Interestingly, the Barnsbury development period takes place right at the cusp of the transition from Georgian to Victorian architectural styles.  These styles are summarised below (courtesy Daisy Mason and Melanie Backe-Hansen, Foxtons).  The Georgian period is usually defined as running from 1714 to 1837 with the last 7 years sometimes referred to as late-Georgian or Regency.  The Victorian period runs from Queen Victoria's accession in 1837 to her death in 1901.  Obviously, there was no dramatic change in styles overnight from 1836 to 1838!  In fact the majority of houses in Barnsbury's terraces and squares look distinctly "Georgian" to me  But have a close look the next time you're wandering our local streets and see if you can spot the differences in the light of the development history above!

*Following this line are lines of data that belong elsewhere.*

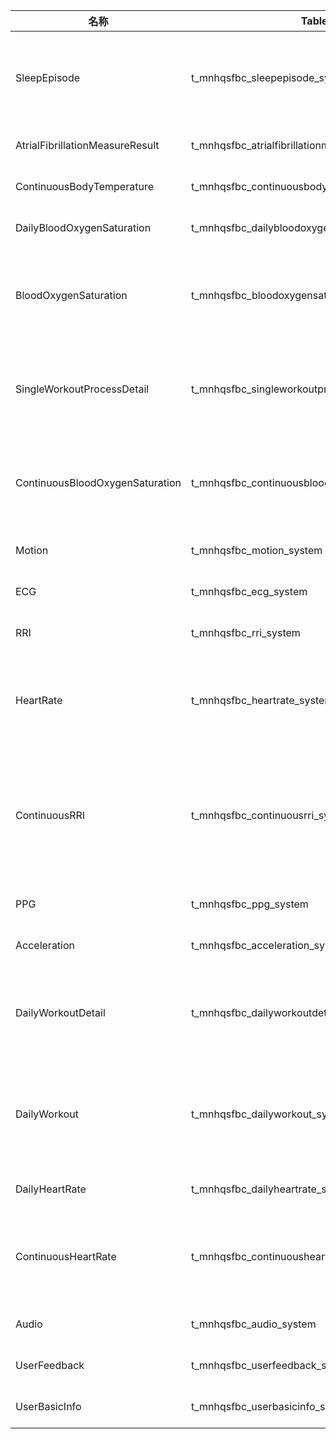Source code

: | 名称                          | Table ID                                  | 描述                                      | 关联元数据                   | 创建时间               | 更新时间               |
|-------------------------------|-------------------------------------------|------------------------------------------|-----------------------------|------------------------|------------------------|
| SleepEpisode                  | t_mnhqsfbc_sleepepisode_system           | 睡眠结果数据，采集时间间隔：1天           | SleepEpisode                | 2025-05-05 16:18:40   | 2025-05-05 16:18:40   |
| AtrialFibrillationMeasureResult | t_mnhqsfbc_atrialfibrillationmeasureresult_system | 房颤检测结果                              | AtrialFibrillationMeasureResult | 2025-05-02 18:50:32   | 2025-05-02 18:50:32   |
| ContinuousBodyTemperature     | t_mnhqsfbc_continuousbodytemperature_system | 连续体温                                  | ContinuousBodyTemperature   | 2025-04-06 21:45:29   | 2025-04-06 21:45:29   |
| DailyBloodOxygenSaturation    | t_mnhqsfbc_dailybloodoxygensaturation_system | 每日血氧统计                              | DailyBloodOxygenSaturation  | 2025-04-06 21:45:29   | 2025-04-06 21:45:29   |
| BloodOxygenSaturation         | t_mnhqsfbc_bloodoxygensaturation_system  | 主动测量的血氧，采集时间间隔：1秒          | BloodOxygenSaturation       | 2025-04-06 08:50:09   | 2025-04-06 08:50:09   |
| SingleWorkoutProcessDetail    | t_mnhqsfbc_singleworkoutprocessdetail_system | 6分钟行走，采集时间间隔：1秒              | SingleWorkoutProcessDetail | 2025-04-05 11:29:19   | 2025-04-05 11:29:19   |
| ContinuousBloodOxygenSaturation | t_mnhqsfbc_continuousbloodoxygensaturation_system | 24小时连续血氧，采集时间间隔：1分钟        | ContinuousBloodOxygenSaturation | 2025-04-05 01:22:32   | 2025-04-05 01:22:32   |
| Motion                        | t_mnhqsfbc_motion_system                 | 动作元数据                                | Motion                      | 2025-04-05 01:20:52   | 2025-04-05 01:20:52   |
| ECG                           | t_mnhqsfbc_ecg_system                    | ECG                                     | ECG                         | 2025-04-05 01:19:40   | 2025-04-05 01:19:40   |
| RRI                           | t_mnhqsfbc_rri_system                    | RRI数据                                  | RRI                         | 2025-04-05 01:13:51   | 2025-04-05 01:13:51   |
| HeartRate                     | t_mnhqsfbc_heartrate_system              | 主动测量的心率，采集时间间隔：5秒          | HeartRate                   | 2025-04-02 13:50:45   | 2025-04-02 19:11:34   |
| ContinuousRRI                 | t_mnhqsfbc_continuousrri_system          | RRI数据，自动测量：采集时间间隔：1min，一组RRI | ContinuousRRI               | 2025-04-02 13:44:59   | 2025-04-02 13:44:59   |
| PPG                           | t_mnhqsfbc_ppg_system                    | PPG                                     | PPG                         | 2025-04-02 13:44:49   | 2025-04-02 13:44:49   |
| Acceleration                  | t_mnhqsfbc_acceleration_system           | 加速度元数据                              | Acceleration                | 2025-04-02 13:44:46   | 2025-04-02 13:44:46   |
| DailyWorkoutDetail            | t_mnhqsfbc_dailyworkoutdetail_system     | 每日运动量详情，采集时间间隔：1分钟        | DailyWorkoutDetail          | 2025-03-10 12:16:49   | 2025-03-10 12:16:49   |
| DailyWorkout                  | t_mnhqsfbc_dailyworkout_system           | 每日运动统计数据，采集时间间隔：1天        | DailyWorkout                | 2025-03-10 12:16:43   | 2025-03-10 12:16:43   |
| DailyHeartRate                | t_mnhqsfbc_dailyheartrate_system         | 每日心率统计                              | DailyHeartRate              | 2025-03-10 12:16:43   | 2025-03-10 12:16:43   |
| ContinuousHeartRate           | t_mnhqsfbc_continuousheartrate_system    | 24小时连续心率，采集时间间隔：5秒          | ContinuousHeartRate         | 2025-03-10 12:16:43   | 2025-03-10 12:16:43   |
| Audio                         | t_mnhqsfbc_audio_system                  | 音频元数据                                | Audio                       | 2025-03-09 10:34:16   | 2025-03-09 10:34:16   |
| UserFeedback                  | t_mnhqsfbc_userfeedback_system          | 用户反馈                                  | UserFeedback                | 2025-03-09 02:23:42   | 2025-03-09 02:23:42   |
| UserBasicInfo                 | t_mnhqsfbc_userbasicinfo_system          | 用户基本信息                              | UserBasicInfo               | 2025-03-09 02:14:39   | 2025-03-09 02:14:39   |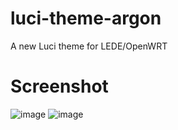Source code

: # luci-theme-argon
A new Luci theme for LEDE/OpenWRT  
# Screenshot
![image](https://github.com/sypopo/Actions-OpenWrt/blob/master/20191225135919.png)
![image](https://github.com/sypopo/Actions-OpenWrt/blob/master/20191225135809.png)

 Typical Georgian Features


  • Townhouses were arranged over three or four storeys
  • Sash windows with smaller panes – tall windows on the first two floors and smaller windows on the top storeys
  • Symmetrical flat exterior and balanced interior layout
  • Stucco-fronted exterior, meaning it is rendered in a plaster material that covers the construction material beneath. In earlier Georgian designs, the ground floor was rendered and the rest of the exterior was exposed brickwork, while in the later Regency style, houses were rendered from top to bottom.
  • Render painted white or cream
  • Built around garden squares, as the houses did not have their own garden

Example Late Georgian House: Cloudesley Square c1830


16 Cloudesley Square 2019


Typical Victorian Features


  • Coloured brickwork
  • High pitched roof
  • Ornate gable trim
  • Geometric tiled hallways
  • A brickwork porch
  • Front door to the side of the façade
  • Narrow hallway
  • Stained glass windows
  • Bay windows to sit in, for reading and writing
  • Dark furniture and wood floors
  • Fireplace in every room
  • Patterned wallpaper – typically heavy floral designs
  • Elaborate design details that reflect the wealth of the owner and those coming into ‘new’ money

Example Early Victorian House: Malvern Terrace c1840


Malvern Terrace 1840





#2 Nick 2020-07-16 12:23
Hi Andrew. Jenny who has contributed extensively to this website, also lives in Cloudesley Road and has done a marvelous piece on it - "Hunting Ghosts" which you can find here: https://www.cloudesleyassociation.org/cloudesley-history/places/227-cloudesley-road-past-and-present-hunting-ghosts. I think she decided the reason for it being so wide is because it was used for driving herds of cattle down to Smithfields. You should also check out the various detailed census data analysis which Jenny and I have done. This shows that our houses were mostly single-occupancy for fairly well-to-do families originally but rapidly became multi-occupancy as the area went downmarket - see https://www.cloudesleyassociation.org/cloudesley-history/base-data-and-introduction and throughout.
#1 Andrew Morris 2020-07-16 12:22
Very interesting historical information. I'd often wondered that the houses seemed so elegant as originally built, yet had ended up in multiple occupation. Interesting that there was a mix of tenants and leaseholders from the beginning.

I live in Cloudesley Road and have often wondered why it's so wide with one side bowing out in the middle. Any ideas?